**THE PROBLEM:**
Carry on the review of the horror fiction survey below, starting right after its final sentence and keeping the reviewer's voice.

**DOCUMENT EXCERPT:**
▬▬▬
This book is a huge undertaking and it was impossible this was going to please everyone. It covers more areas of horror fiction than most surveys care to or even would consider looking at, but it's under 300 pages and Nevins is just here by himself. In addition to the expected anglosphere writers and the parts cut and paste from Horror Needs No Passport (I did wonder if there were some new entries in these parts, because there were profiles I didn't remember), there's sections on horror for children and young adults, horror written by (and largely for?) African Americans, Latinx, Native Americans, Australian Aboriginals, Gays and Lesbians that mostly never had much of an audience outside their own communities.

I had some of the same problems with this as I did with Horror Needs No Passport (profiles on writers often blur together through similarities, authors who write primarily to scare seem to be considered less worthy) but this is often a more fun read.
The parts I enjoyed the most are when Nevins makes arguments and gets opinionated. I have never heard so much about the various trends going on in the ghost story and pulp eras and the claim that women ghost story authors made advancements that unfortunately weren't built on for a long time. There's some authors profiled who seem to have been a big deal in their time who I don't recall hearing about (Harriet Prescott Spofford and John Burke). I hadn't ever heard that James Herbert, Bentley Little and Benchley's Jaws novel all had a leftist outlook. Very few authors get a bad review but I was pleased the entries on Tanith Lee and SP Somtow were so positive; oddly the opinion in Horror Needs No Passport that Koji Suzuki is a bad writer saved by great ideas is not included here. Was Rosemary Timperley really more popular than Daphne Du Maurier? Timperley is fairly obscure these days and much of her short stories are impossible to find, even hard enough to find her novels.
▬▬▬
**GIVEN INFORMATION:**
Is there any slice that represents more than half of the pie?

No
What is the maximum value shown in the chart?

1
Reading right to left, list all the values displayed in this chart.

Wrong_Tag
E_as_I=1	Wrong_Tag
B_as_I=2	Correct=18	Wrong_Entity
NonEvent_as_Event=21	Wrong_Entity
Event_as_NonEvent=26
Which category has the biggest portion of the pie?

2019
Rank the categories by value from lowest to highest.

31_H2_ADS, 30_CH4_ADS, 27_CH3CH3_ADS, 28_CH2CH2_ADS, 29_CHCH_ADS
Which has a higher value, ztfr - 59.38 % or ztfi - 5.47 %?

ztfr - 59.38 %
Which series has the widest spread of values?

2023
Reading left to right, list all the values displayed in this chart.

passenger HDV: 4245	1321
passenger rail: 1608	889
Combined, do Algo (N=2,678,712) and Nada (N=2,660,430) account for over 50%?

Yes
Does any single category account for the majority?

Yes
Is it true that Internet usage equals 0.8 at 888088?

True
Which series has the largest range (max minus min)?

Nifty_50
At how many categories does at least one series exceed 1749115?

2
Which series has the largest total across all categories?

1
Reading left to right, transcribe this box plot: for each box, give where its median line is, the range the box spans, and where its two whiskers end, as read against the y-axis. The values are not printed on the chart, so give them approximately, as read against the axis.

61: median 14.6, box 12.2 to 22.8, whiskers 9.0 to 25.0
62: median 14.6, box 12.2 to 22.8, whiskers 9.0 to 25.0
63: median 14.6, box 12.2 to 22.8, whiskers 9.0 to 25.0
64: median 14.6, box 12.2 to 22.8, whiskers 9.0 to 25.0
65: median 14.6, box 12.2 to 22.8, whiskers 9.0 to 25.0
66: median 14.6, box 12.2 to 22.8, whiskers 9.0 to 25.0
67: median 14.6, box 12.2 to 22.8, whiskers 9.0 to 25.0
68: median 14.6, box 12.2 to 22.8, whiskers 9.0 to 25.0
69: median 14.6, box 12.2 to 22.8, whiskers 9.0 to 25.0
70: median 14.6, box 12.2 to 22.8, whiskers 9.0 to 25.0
▬▬▬
**EXPECTED ANSWER:**
I wish Nevins had made it clearer which authors he had himself read extensively and which he was going more on other scholars' research. We are often told a writer uses certain subjects and approaches "to terrify the reader" and I'm generally guessing this is more the intent of the authors rather than the actual effect on most of its readers? But it's not clear. How often is anything expected to terrify an experienced horror reader?

At the end he lists a lot of authors he would like to have covered but didn't have the time to. Some were big enough to surprise me (Graham Masterton). I'm surprised he didn't mention Jessica Amanda Salmonson here because he admires her as a scholar and cites her often. Nevins given Fantastic Victoriana an enormous update so maybe this will receive some expansion years down the line too?

This book could have used another proofreading, the typos are generally minor but there's a few bigger mistakes like Julian Gracq being called "Jean Gracq", Basil Copper is called "Basil Cooper" a few times.

Some further complaints and more minor quibbles.
- Brian Eno is wrongly listed as the producer of Velvet Underground's debut album (a comparison is made about the relatively low sales of Weird Tales despite its enormous influence to what Eno said about Velvet Undergound's debut).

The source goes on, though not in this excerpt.